In a year overflowing with horror releases, Red Rooms was named the most disturbing film of 2024, according to SlashFilm and other genre critics. Director Pascal Plante’s chilly psychological thriller earned notoriety not just for its grim subject matter, but for its unsettling realism. The story follows Kelly-Anne (Juliette Gariépy), a French-Canadian fashion model whose obsession with a serial killer draws her deeper into the digital abyss. Critics praised Gariépy’s performance as “shockingly good,” portraying a woman whose emotional vacancy mirrors the cold world she inhabits.
But Red Rooms doesn’t rely on supernatural horror. Instead, it anchors its terror in the everyday darkness of the internet: livestreamed torture rooms, cryptocurrency-funded murders, and poker games with life-altering stakes. Online poker and Bitcoin are central to the plot, thematically echoing Kelly-Anne’s emotional detachment and moral ambiguity. When she’s not sleeping on the courthouse steps to follow the trial of “The Demon of Rosemont,” she’s crushing anonymous opponents in high-stakes poker tournaments: coldly calculating, ruthlessly focused. And when she needs to purchase a murder video on the dark web? She turns to her crypto-funded poker winnings. Let’s take a closer look at how online poker and cryptocurrency weren’t just window dressing in Red Rooms, but key forces driving its horror forward.
Playing to Kill: Online Poker as Power, Psychology, and Plot
In Red Rooms, online poker is the financial engine behind Kelly-Anne’s descent and a chilling metaphor for her psychological state. The Guardian describes her as having “a serial-killer’s pleasure at crushing her opponents,” while The Hollywood Reporter notes that her emotionless nature makes her a “consistent winner” in the game. As the story unfolds, we learn that her online poker success, bolstered by cryptocurrency transactions, gives her the funds to buy a copy of the murder tape, evidence that would ultimately unravel the case against accused killer Ludovic Chevalier. This twist blurs the line between Kelly-Anne as voyeur and vigilante.

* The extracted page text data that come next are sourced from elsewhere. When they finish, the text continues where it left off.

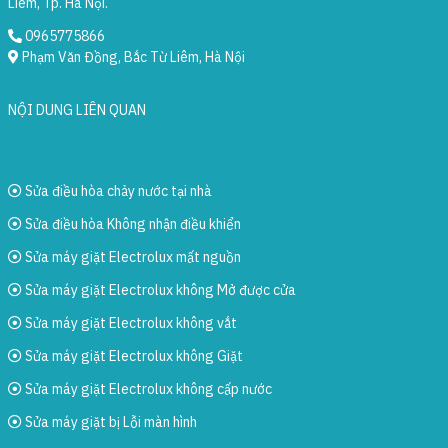
Liêm, Tp. Hà Nội.
0965775866
Phạm Văn Đồng, Bắc Từ Liêm, Hà Nội
NỘI DUNG LIÊN QUAN
Sửa điều hòa chảy nước tại nhà
Sửa điều hòa Không nhận điều khiển
Sửa máy giặt Electrolux mất nguồn
Sửa máy giặt Electrolux không Mở được cửa
Sửa máy giặt Electrolux không vắt
Sửa máy giặt Electrolux không Giặt
Sửa máy giặt Electrolux không cấp nước
Sửa máy giặt bị Lỗi màn hình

In the real world, huge winnings for this kind of high-stakes online poker aren’t far-fetched. Americas Cardroom has built a reputation for hosting massive tournaments with life-changing payouts. Their recent Dual Venom event offered over $10 million guaranteed, with individual bounties reaching up to $500,000. And, just like in Red Rooms, players can deposit and withdraw funds using Bitcoin and other cryptocurrencies on the Americas Cardroom site. This connection between online poker and crypto makes the movie’s premise hauntingly plausible. Americas Cardroom also makes it easy for anyone to enter high-roller territory. Whether through No-Limit Hold’em or Pot-Limit Omaha, bounty hunters can win five- or six-figure prizes simply by eliminating other players. The cold precision Kelly-Anne exhibits at the poker table mirrors her approach to life: detached, strategic, and willing to go all-in for information no one should possess.
Crypto and the Dark Web: Fuel for Modern Horror
If poker is Kelly-Anne’s weapon, then cryptocurrency is the means to her madness. Bitcoin plays a dual role in Red Rooms, powering both the purchase of the snuff video and the fictional “red room” itself, an urban myth of livestreamed murders on the dark web, available for crypto payment. As one reviewer from The Daily Iowan notes, Kelly-Anne sells off her crypto to acquire the gruesome tape, which she later uses to implicate the killer by placing it on the mother’s nightstand of one of the victims. The horror of Red Rooms lies not in the violence, but in how disturbingly normal it all seems. Tor browsers, private cryptocurrency wallets, and P2P file sharing aren’t elements of a sci-fi fantasy; they’re tools you could use today. The implication? Horror isn’t lurking behind some haunted house. It’s a few keystrokes away.
This trend of using cryptocurrency to fuel horror is not unique to Red Rooms. Other films and stories have explored similar digital darkness. The Litecoin Foundation famously helped produce We Summon the Darkness, adding real-world crypto credibility to horror filmmaking. Meanwhile, in the indie novella Omniviolence, a killer uses a drone and a computer to livestream murders in exchange for crypto, reflecting the commodification of violence that Red Rooms critiques. Even scenes that delve into the technical aspects, like a witness explaining how Tor browsing works, add a chilling layer of realism to Red Rooms. The film is a commentary on how the internet enables previously inaccessible violence, now sanitized and sensationalized through both mainstream and fringe media.
Digital Horror Hits Close to Home
In Red Rooms, horror doesn’t spring from ghosts or curses. It comes from the screen in your pocket. It’s through this precise use of modern technology, the tools we trust and use daily, that makes Red Rooms feel less like a movie and more like a warning. The film is a mirror, reflecting our desensitization, our digital obsession, and the terrifying ease with which anonymity and ambition can coalesce into something monstrous.